→ **PASSAGE FOR REVIEW**
The derivations of the three groups were enabled by the same mathematical trick. Namely, the researchers allow chemical potentials of the particles in the field theory to take on complex values, rather than only real ones. (The chemical potential of a system of particles is defined as the free-energy change resulting from the addition or subtraction of a particle.) The entropy calculated from this microscopic accounting was found to exactly match the well-known formula for the macroscopic entropy of the dual black hole. Although the groups took similar approaches, Cabo-Bizet et al. and Choi et al. restricted their calculations to black holes that spin infinitely fast, while Benini and Milan relaxed this assumption to include all spin rates, which makes their results more general and more closely related to astrophysical situations.
Since the three studies were first posted on the arXiv in 2018, they have triggered research efforts that have confirmed the robustness of the new approach. Similar computations have successfully provided a microscopic accounting of the entropy for AdS black holes in 4 to 7 dimensions and for slightly nonsupersymmetric black holes. Other work has shown that this microscopic accounting can exactly predict certain quantum corrections to entropy for systems than can be solved in both the AdS system and its CFT dual system [9].
The three teams have completed the important step of identifying the microscopic degrees of freedom responsible for these black holes’ entropy. Since the approach is based on degrees of freedom that are familiar to other fields of physics, it will invite fresh contributions from many researchers, such as those working on lattice field theory and condensed-matter theory. A natural continuation of the work would be to move from mathematical aspects of state counting to deeper questions of black hole dynamics. If the new microscopic approach can provide an explicit, nuts-and-bolts derivation of the rate of Hawking radiation, it will have answered one of the key questions of black hole dynamics and possibly provided the ultimate resolution of the information paradox.

→ **EXERCISE REQUIREMENTS**
1. Repeat the part of the passage on black hole entropy that begins at the words "Since the three" and stops after the words "dual system [9].".
2. For each statement, state whether it agrees with the passage on black hole entropy and quote the words of the passage that decide it. (a) Benini and Milan limited their calculations to black holes that spin infinitely fast. (b) The three studies first appeared on the arXiv in 2018. (c) The entropy from the microscopic accounting only approximately matched the formula for the macroscopic entropy of the dual black hole.
3. Write the next part of the passage on black hole entropy, starting after its final sentence.
The entries that follow bear no relation to the passage on black hole entropy.

→ **DATA PROVIDED**
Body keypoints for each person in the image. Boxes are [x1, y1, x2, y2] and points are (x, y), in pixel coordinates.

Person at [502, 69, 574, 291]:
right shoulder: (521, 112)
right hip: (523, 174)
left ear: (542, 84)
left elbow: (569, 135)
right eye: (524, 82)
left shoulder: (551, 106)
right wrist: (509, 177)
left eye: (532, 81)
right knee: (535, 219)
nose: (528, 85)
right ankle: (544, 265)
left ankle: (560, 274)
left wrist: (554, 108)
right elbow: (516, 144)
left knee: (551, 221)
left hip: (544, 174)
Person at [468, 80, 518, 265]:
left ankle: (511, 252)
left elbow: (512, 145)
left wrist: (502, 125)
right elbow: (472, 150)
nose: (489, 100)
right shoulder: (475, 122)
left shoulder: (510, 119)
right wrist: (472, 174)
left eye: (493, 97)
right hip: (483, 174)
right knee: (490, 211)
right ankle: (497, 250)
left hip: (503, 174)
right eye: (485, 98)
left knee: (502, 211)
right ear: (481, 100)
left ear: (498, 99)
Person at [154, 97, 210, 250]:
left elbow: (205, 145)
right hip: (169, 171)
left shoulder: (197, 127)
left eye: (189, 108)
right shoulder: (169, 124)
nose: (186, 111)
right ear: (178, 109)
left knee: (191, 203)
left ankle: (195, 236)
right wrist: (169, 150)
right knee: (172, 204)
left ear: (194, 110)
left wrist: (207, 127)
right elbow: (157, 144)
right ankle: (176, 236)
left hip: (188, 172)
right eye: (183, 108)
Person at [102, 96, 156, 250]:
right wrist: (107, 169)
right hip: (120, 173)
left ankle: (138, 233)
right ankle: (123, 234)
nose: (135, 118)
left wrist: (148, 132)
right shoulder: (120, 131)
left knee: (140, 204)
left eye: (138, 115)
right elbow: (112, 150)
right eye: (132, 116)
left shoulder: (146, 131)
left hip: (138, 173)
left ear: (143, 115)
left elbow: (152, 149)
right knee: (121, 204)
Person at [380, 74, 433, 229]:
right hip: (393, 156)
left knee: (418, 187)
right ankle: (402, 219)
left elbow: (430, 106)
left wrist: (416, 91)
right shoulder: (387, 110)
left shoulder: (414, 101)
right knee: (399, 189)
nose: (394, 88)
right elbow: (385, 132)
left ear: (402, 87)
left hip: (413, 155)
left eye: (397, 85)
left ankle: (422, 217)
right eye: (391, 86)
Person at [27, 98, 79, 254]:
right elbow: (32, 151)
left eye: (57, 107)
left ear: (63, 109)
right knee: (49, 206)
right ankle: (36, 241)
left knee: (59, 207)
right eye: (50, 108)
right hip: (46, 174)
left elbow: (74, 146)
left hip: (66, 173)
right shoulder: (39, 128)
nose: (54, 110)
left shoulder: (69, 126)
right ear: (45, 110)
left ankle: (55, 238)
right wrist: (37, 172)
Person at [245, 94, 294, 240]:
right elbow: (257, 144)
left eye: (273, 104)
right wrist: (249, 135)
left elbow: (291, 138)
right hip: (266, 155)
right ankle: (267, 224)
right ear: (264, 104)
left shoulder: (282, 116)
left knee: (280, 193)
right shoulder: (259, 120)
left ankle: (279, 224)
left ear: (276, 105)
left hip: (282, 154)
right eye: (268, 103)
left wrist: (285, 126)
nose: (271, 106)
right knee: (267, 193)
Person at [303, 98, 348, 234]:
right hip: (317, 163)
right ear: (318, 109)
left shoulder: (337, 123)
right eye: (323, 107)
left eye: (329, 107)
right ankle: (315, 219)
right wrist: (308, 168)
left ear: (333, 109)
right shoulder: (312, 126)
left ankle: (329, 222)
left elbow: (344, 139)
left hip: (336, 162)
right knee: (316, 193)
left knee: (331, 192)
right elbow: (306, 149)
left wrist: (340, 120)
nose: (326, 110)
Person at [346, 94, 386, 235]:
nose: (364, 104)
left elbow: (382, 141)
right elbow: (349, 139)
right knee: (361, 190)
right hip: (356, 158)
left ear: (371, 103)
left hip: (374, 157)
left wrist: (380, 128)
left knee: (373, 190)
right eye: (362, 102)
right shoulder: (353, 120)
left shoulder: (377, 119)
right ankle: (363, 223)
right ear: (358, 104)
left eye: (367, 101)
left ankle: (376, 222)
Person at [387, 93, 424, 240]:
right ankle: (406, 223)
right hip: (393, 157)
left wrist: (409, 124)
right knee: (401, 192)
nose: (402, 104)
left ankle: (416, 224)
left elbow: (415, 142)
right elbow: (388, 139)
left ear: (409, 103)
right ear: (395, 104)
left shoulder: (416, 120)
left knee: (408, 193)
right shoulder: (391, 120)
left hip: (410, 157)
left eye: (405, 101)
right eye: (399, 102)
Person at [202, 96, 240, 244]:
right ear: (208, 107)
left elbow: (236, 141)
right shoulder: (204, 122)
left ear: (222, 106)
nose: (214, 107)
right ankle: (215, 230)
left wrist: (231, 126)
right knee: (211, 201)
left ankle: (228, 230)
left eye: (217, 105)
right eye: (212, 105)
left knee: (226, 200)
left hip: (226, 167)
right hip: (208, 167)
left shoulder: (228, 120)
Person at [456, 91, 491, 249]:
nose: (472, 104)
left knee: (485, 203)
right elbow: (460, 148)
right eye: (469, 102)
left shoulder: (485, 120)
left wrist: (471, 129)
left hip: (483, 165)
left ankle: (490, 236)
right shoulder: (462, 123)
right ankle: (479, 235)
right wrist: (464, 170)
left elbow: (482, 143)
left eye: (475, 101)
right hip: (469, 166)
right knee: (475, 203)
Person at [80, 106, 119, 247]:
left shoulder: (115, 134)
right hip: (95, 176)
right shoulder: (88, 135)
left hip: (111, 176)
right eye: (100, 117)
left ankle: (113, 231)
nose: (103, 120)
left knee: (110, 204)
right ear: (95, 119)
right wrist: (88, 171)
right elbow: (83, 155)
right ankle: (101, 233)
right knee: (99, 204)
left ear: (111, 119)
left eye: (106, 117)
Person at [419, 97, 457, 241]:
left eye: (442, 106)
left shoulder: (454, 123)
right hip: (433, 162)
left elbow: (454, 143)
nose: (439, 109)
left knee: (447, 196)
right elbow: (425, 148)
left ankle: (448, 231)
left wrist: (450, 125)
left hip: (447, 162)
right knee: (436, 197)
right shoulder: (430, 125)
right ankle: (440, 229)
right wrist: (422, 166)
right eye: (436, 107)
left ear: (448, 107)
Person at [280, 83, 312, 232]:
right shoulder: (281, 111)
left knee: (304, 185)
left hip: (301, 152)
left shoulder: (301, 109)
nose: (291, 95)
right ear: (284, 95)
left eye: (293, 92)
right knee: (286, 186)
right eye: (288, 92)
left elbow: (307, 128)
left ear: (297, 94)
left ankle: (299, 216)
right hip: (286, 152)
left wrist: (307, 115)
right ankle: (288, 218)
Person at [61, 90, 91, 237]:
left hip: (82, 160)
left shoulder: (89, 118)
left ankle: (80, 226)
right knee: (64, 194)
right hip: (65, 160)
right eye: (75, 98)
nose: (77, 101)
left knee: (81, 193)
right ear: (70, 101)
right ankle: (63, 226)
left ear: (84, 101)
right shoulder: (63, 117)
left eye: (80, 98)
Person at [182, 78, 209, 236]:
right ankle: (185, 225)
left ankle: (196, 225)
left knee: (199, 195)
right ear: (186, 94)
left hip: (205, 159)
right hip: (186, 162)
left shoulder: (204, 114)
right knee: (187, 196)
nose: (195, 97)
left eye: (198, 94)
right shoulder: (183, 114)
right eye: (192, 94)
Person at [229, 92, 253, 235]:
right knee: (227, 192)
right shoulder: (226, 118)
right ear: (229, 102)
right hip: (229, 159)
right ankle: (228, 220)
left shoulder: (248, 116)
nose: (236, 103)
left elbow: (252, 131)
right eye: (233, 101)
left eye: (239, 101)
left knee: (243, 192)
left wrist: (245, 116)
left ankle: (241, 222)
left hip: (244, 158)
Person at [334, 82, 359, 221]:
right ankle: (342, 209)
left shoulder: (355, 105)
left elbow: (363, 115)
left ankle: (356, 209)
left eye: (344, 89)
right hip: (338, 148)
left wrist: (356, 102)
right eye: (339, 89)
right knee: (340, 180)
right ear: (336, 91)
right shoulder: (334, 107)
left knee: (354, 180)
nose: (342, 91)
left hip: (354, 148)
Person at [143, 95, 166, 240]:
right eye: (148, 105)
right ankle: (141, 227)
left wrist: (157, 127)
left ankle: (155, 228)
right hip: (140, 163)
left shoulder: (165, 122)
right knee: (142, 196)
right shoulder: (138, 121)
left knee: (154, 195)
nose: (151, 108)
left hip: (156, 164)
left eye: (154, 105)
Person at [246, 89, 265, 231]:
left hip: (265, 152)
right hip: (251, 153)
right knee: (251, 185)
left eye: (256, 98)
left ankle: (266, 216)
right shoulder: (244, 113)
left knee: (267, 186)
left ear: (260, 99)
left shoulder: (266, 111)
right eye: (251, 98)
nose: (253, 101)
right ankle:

→ **YOUR WRITTEN ANSWERS**
1.
Since the three studies were first posted on the arXiv in 2018, they have triggered research efforts that have confirmed the robustness of the new approach. Similar computations have successfully provided a microscopic accounting of the entropy for AdS black holes in 4 to 7 dimensions and for slightly nonsupersymmetric black holes. Other work has shown that this microscopic accounting can exactly predict certain quantum corrections to entropy for systems than can be solved in both the AdS system and its CFT dual system [9].

2.
(a) No: "Benini and Milan relaxed this assumption to include all spin rates"
(b) Yes: "Since the three studies were first posted on the arXiv in 2018"
(c) No: "was found to exactly match the well-known formula for the macroscopic entropy of the dual black hole"

3.
This research is published in Physical Review X, in the Journal of High Energy Physics, and posted on the arXiv.
References
- J. D. Bekenstein, “Black holes and entropy,” Phys. Rev. D 7, 2333 (1973).
- S. W. Hawking, “Particle creation by black holes,” Commun. Math. Phys. 43, 199 (1975).
- J. M. Bardeen et al., “The four laws of black hole mechanics,” Commun. Math. Phys. 31, 161 (1973).
- F. Benini and P. Milan, “Black holes in 4D Super-Yang-Mills field theory,” Phys. Rev. X 10, 021037 (2020).
- S. Choi et al., “Large AdS black holes from QFT,” arXiv:1810.12067.
- A. Cabo-Bizet et al., “Microscopic origin of the Bekenstein-Hawking entropy of supersymmetric AdS5 black holes,” J. High Energy Phys. 2019, 62 (2019).
- A. Strominger and C. Vafa, “Microscopic origin of the Bekenstein-Hawking entropy,” Phys. Lett. B 379, 99 (1996).
- J. Maldacena, “The large N limit of superconformal field theories and supergravity,” Int. J. Theor. Phys. 38, 1113 (1999).
- F. Benini et al., “Rotating black hole entropy from M5-branes,” J. High Energy Phys. 2020, 57 (2020).